Gegenstandswertfestsetzung für anwaltliche Tätigkeit im Rechtsbeschwerdeverfahren auf 1.000 €

VerfahrensrechtKostenrechtZivilprozessrechtStattgegeben

KI-Zusammenfassung

Der Verfahrensbevollmächtigte des Gläubigers beantragte nach § 33 Abs. 1 RVG die Festsetzung des Gegenstandswerts seiner anwaltlichen Tätigkeit im Rechtsbeschwerdeverfahren. Der Bundesgerichtshof setzte den Gegenstandswert auf bis 1.000 € fest, da die beizutreibende Hauptforderung von 645,01 € zuzüglich angegebener Nebenforderungen diesen Betrag nicht übersteigt.
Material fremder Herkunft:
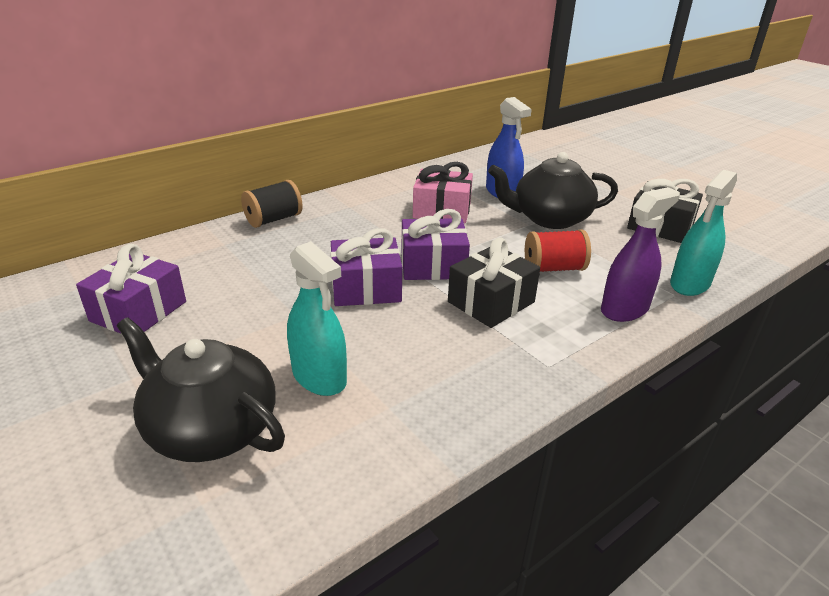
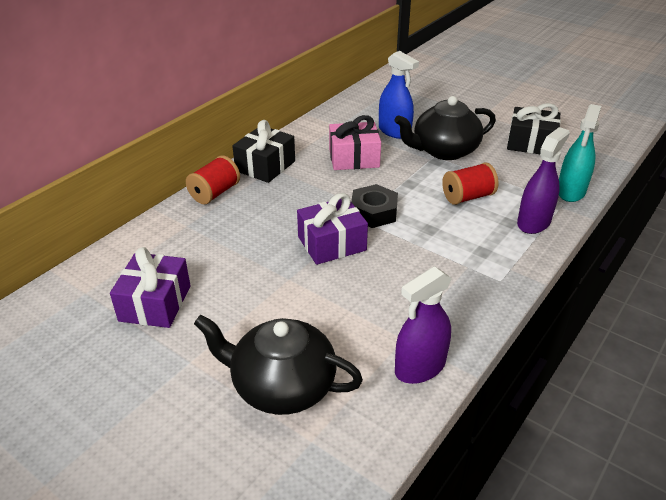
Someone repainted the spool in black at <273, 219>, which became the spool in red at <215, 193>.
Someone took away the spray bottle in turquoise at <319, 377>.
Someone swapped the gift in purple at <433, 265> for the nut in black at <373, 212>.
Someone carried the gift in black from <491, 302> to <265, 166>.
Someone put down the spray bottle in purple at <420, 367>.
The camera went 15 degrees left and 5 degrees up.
Die Entscheidung erging gebührenfrei; Kosten wurden nicht erstattet.

Ausgang: Antrag auf Festsetzung des Gegenstandswerts der anwaltlichen Tätigkeit im Rechtsbeschwerdeverfahren bis 1.000 € stattgegeben; Entscheidung gebührenfrei

Abstrakte Rechtssätze

1

Über Anträge auf Festsetzung des Gegenstandswerts nach § 33 Abs. 1 RVG entscheidet beim Bundesgerichtshof grundsätzlich der Einzelrichter.

2

Fehlt ein für Gerichtsgebühren maßgeblicher Wert, bemisst sich der Gegenstandswert der anwaltlichen Tätigkeit nach der beizutreibenden Hauptforderung und den vom Antragsteller angegebenen Nebenforderungen.

3

Bei der Festsetzung des Gegenstandswerts im Rechtsbeschwerdeverfahren sind die einschlägigen Vorschriften des RVG (insbesondere §§ 18, 23, 25) maßgeblich.

4

Nach § 33 Abs. 9 RVG kann die Entscheidung über die Festsetzung gebührenfrei ergehen und eine Kostenerstattung ausgeschlossen werden.

Relevante Normen
§ 33 Abs. 1 RVG§ 1 Abs. 3 RVG§ 33 Abs. 8 Satz 1 Halbsatz 1 RVG§ 23 Abs. 2 Satz 1 RVG§ 23 Abs. 2 Satz 2 RVG§ 23 Abs. 3 Satz 2 RVG

Vorinstanzen

vorgehend BGH, 6. April 2023, Az: I ZB 103/22, Beschluss

vorgehend LG Limburg, 26. Oktober 2022, Az: 7 T 125/22, Beschluss

vorgehend AG Limburg, 17. August 2022, Az: 8 M 1680/22

Tenor

Der Gegenstandswert der anwaltlichen Tätigkeit des Verfahrensbevollmächtigten des Gläubigers im Rechtsbeschwerdeverfahren wird auf bis 1.000 € festgesetzt.

Gründe

1

I. Der Verfahrensbevollmächtigte des Gläubigers hat beantragt, den Gegenstandswert für seine anwaltliche Tätigkeit festzusetzen. Beide Parteien hatten Gelegenheit, zur vorgesehenen Festsetzung Stellung zu nehmen.

2

II. Über einen Antrag nach § 33 Abs. 1 RVG, den Wert des Gegenstands der anwaltlichen Tätigkeit festzusetzen, wenn sich die Gebühren in einem gerichtlichen Verfahren - wie hier - nicht nach dem für die Gerichtsgebühren maßgebenden Wert berechnen oder es an einem solchen Wert fehlt, hat auch beim Bundesgerichtshof nach § 1 Abs. 3, § 33 Abs. 8 Satz 1 Halbsatz 1 RVG grundsätzlich der Einzelrichter zu entscheiden (vgl. BGH, Beschluss vom 9. August 2021 - GSZ 1/20, NJW 2021, 3191 [juris Rn. 8]).

3

III. Der Gegenstandswert der anwaltlichen Tätigkeit des Verfahrensbevollmächtigten des Gläubigers im Rechtsbeschwerdeverfahren ist auf bis 1.000 € festzusetzen (§ 23 Abs. 2 Satz 1 und 2, Abs. 3 Satz 2, § 25 Abs. 1 Nr. 4, § 18 Abs. 1 Nr. 16 RVG). Die beizutreibende Hauptforderung von 645,01 € zuzüglich der vom Gläubiger angegebenen Nebenforderungen übersteigt diesen Betrag nicht.

4

IV. Die Entscheidung ergeht gebührenfrei (§ 33 Abs. 9 Satz 1 RVG); Kosten werden nicht erstattet (§ 33 Abs. 9 Satz 2 Halbsatz 1 RVG).